作業内容:
1/ 次の(a)〜(c)が下の本文抜粋と一致するかを判断してください。それぞれ「はい」か「いいえ」で答え、決め手となる本文の語句をそのまま引用してください。
(a) 本作について、フランス語で執筆されたルブランの原稿が確認されている。
(b) 「空中の防禦」は単行本収録時に「空の防御」へ改題された。
(c) 保篠が依頼した新作は、執筆に着手された。
2/ 下の本文抜粋によると、1956年に保篠自身による児童向けリライト版「青色暗号ノート」が収録されたのはどの出版社の何という全集の第何巻ですか。
3/ 下の本文抜粋を3文で要約してください。

本文抜粋:
'''

博文館の雑誌『新青年』8?10月号に掲載された「青色型録」(単行本収録時に「青色カタログ」へ改題、他に「青色暗号ノート」の表題もある)と11?12月号に掲載された「空中の防禦」(単行本収録時に「空の防御」へ改題)の2編で構成されており、1922年に同社から刊行された探偵傑作叢書第7巻『呪の狼』(『虎の牙』後編)に収録された。これ以降、戦前・戦後を通じて平凡社春陽堂、日本出版共同、鱒書房三笠書房など各社から刊行された保篠編・訳の『ルパン全集』では頻繁に採録されており(『ルパンの告白』に併載の場合もある)、1956年には保篠自身の手になる児童向けリライト版「青色暗号ノート」が講談社『探偵名作少年ルパン全集』第10巻に収録された[1][2]

内容は「青色カタログ」「空の防御」の両編とも第一次世界大戦を背景に愛国的フランス人として「独探駆逐隊長」を買って出た怪盗紳士アルセーヌ・ルパンがドイツスパイ摘発に尽力すると言うものだが、フランス語で執筆されたルブランの原稿は確認されていない。シリーズ上においてルパンは『続813』のラストで投身自殺を図り、活動を再開するのは大戦中にモーリタニアを征服してその領土をフランスに献上した後の『虎の牙』からとされているので、大戦中のヨーロッパで「ルパン」を名乗って活動する本作とは設定上の矛盾が生じている。また、表向きは訳者とされている保篠はルブランからルパンが登場しない長編『バルタザールのとっぴな生活』の原稿をフランスでの出版前に譲り受けて『刺青人生』の表題で日本語に訳した際にルパンの変装である探偵ジム・バルネ(『バーネット探偵社』参照)を登場させる形へ改変したこともあるため、本作に関してもルブランの「原典」は存在せず保篠による二次創作(悪く言えば贋作)であろうと言う見方が有力視されている[1]

ただし『戯曲 アルセーヌ・ルパン』所載の住田忠久の解説によれば、ルブランと親交のあった保篠が日本の読者向けにルパンを主人公とした新作の執筆を依頼したことはルブランが妹のジョルジェットに宛てた手紙の記述から事実と見られている。この新作には「アルセーヌ・ルパンの7月14日」と言う仮題も付けられていたが執筆の着手には至らなかったようで、また保篠の執筆依頼は『ルパン・ノート』が日本で雑誌に掲載されたよりも後のため同一の作品とは考え難いとされる。

'''

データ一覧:
'''

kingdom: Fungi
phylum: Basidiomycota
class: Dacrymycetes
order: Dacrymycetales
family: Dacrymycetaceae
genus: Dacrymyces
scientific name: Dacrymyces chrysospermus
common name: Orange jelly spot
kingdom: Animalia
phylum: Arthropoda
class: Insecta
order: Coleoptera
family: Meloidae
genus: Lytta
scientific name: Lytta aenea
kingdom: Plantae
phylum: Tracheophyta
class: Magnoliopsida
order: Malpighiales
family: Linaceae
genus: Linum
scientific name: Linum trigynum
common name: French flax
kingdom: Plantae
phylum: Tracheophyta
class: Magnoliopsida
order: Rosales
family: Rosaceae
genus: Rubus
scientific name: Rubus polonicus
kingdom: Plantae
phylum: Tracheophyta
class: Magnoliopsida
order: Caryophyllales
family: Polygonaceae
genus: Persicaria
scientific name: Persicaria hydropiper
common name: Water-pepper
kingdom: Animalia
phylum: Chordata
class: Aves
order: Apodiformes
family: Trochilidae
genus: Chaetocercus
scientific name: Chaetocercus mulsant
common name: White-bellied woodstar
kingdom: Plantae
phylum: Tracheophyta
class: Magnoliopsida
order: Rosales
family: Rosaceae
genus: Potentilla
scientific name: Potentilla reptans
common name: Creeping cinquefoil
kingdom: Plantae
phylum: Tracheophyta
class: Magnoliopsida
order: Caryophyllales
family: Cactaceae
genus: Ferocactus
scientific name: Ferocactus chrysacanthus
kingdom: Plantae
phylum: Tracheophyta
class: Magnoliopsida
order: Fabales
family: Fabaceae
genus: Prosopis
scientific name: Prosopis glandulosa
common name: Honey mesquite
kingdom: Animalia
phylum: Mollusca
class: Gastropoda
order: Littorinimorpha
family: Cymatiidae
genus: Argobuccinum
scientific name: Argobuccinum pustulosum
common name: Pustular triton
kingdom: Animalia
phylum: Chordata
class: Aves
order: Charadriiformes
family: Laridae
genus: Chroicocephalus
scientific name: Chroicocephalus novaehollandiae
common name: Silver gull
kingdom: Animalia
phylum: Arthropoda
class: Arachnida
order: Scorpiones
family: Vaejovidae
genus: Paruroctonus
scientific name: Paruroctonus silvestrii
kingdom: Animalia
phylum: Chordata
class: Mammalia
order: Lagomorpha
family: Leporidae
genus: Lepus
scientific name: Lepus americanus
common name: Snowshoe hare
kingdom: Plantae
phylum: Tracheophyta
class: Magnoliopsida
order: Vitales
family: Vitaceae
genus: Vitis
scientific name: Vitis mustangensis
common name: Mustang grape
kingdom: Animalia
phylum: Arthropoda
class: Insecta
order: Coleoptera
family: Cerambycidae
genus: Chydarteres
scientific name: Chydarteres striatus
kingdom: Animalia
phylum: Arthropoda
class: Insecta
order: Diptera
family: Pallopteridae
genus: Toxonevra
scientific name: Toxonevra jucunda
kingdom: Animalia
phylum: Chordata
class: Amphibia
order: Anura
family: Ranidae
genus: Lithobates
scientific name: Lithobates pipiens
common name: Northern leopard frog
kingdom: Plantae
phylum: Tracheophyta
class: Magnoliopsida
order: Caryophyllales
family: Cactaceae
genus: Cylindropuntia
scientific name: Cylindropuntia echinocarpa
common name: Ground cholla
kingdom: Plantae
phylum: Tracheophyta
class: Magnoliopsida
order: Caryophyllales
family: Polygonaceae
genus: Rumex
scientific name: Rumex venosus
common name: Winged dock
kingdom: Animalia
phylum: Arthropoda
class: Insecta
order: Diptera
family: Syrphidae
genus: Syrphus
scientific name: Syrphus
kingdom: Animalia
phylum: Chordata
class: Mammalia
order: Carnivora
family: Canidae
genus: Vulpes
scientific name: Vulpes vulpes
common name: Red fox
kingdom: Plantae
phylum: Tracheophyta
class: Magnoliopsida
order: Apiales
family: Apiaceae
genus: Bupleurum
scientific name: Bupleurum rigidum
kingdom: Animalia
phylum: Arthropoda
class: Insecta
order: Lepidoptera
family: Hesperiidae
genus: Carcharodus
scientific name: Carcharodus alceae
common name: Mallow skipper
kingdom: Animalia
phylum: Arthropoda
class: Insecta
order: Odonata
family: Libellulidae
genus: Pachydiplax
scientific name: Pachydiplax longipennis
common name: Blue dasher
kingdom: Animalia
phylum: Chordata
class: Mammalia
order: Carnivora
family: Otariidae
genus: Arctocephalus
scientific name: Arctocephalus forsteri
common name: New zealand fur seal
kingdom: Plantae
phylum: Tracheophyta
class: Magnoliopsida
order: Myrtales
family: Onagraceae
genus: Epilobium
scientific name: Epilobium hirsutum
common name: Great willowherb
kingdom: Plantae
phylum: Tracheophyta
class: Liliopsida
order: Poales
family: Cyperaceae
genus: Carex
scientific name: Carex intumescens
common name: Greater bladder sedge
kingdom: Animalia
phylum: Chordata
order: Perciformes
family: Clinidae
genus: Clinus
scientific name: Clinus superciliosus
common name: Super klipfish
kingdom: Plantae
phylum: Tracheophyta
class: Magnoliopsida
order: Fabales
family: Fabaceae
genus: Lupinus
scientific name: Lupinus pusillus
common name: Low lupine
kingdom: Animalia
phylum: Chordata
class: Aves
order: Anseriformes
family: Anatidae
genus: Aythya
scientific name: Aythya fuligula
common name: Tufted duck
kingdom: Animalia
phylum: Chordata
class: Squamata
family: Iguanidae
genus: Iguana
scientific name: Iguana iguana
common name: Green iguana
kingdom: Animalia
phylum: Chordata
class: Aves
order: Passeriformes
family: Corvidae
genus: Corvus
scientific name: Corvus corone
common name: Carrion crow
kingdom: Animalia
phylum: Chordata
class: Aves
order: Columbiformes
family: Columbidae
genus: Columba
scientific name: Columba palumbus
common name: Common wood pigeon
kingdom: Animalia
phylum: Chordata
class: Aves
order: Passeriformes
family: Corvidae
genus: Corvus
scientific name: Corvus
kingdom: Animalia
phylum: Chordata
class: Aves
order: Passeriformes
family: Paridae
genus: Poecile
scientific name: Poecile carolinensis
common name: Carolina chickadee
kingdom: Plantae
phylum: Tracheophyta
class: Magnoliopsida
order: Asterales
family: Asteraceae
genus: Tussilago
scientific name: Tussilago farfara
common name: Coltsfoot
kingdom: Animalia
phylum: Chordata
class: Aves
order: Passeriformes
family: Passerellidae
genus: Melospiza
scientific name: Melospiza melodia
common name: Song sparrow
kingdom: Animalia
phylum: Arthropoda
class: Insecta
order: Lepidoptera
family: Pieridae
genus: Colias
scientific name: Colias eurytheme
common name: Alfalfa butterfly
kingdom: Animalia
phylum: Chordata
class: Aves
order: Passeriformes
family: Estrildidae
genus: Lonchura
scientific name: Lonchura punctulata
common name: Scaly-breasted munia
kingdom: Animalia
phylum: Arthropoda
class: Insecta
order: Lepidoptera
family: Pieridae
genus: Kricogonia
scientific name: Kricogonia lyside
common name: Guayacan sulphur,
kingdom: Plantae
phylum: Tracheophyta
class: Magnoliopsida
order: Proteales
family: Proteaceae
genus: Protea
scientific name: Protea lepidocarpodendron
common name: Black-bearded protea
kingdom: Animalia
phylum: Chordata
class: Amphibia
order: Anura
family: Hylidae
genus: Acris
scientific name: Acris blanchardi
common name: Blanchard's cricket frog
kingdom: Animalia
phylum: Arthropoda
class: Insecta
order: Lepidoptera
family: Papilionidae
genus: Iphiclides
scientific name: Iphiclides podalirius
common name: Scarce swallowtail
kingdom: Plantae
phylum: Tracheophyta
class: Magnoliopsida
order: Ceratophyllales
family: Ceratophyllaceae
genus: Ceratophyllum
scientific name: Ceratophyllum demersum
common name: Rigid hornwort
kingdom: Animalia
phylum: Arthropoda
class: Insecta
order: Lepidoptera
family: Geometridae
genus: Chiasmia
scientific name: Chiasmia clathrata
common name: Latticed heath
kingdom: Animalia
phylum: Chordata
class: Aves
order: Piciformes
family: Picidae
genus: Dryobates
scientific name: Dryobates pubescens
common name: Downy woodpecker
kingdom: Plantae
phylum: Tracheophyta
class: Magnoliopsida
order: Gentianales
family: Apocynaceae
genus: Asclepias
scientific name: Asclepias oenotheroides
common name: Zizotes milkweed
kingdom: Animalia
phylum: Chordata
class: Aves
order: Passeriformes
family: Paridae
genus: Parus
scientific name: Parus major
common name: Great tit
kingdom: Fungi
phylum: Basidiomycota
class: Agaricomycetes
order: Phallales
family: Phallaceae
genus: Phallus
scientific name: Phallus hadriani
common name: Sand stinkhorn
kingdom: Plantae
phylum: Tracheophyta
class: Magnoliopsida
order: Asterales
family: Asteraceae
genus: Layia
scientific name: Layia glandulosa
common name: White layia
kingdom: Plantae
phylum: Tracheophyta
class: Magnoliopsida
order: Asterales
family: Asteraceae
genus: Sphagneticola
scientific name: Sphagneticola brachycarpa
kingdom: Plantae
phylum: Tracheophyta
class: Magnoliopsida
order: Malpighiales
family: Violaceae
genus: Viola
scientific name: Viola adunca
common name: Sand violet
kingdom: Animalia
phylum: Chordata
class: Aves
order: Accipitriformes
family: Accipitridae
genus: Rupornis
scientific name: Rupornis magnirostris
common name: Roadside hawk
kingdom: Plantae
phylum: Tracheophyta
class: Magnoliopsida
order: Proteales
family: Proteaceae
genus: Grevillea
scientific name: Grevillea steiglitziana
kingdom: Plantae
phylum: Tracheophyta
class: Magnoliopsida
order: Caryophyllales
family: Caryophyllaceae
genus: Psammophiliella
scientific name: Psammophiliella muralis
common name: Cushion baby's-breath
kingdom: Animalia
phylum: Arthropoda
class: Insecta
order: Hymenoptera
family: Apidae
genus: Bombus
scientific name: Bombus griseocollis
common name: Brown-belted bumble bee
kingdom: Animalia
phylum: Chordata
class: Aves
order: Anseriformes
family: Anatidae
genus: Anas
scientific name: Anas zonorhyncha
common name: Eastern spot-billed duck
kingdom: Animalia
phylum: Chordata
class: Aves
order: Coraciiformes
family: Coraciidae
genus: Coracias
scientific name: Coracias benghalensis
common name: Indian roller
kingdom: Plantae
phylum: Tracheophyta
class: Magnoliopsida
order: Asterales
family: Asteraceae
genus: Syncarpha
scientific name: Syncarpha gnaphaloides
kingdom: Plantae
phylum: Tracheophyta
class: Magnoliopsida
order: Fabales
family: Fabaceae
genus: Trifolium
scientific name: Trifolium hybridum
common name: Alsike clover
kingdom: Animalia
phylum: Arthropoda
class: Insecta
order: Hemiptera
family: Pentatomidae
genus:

'''

順番の結果:
1/
(a) いいえ。「フランス語で執筆されたルブランの原稿は確認されていない」
(b) はい。「「空中の防禦」(単行本収録時に「空の防御」へ改題)」
(c) いいえ。「執筆の着手には至らなかったようで」

2/ 講談社『探偵名作少年ルパン全集』第10巻です。

3/ 本作は、第一次世界大戦を背景にアルセーヌ・ルパンがドイツスパイ摘発に尽力する「青色カタログ」と「空の防御」の2編から成り、1922年に『呪の狼』に収録された。フランス語で執筆されたルブランの原稿は確認されておらず、保篠による二次創作であろうという見方が有力視されている。ただし保篠がルブランにルパンを主人公とした新作を依頼したことは事実と見られているが、その新作は執筆の着手には至らなかったようだ。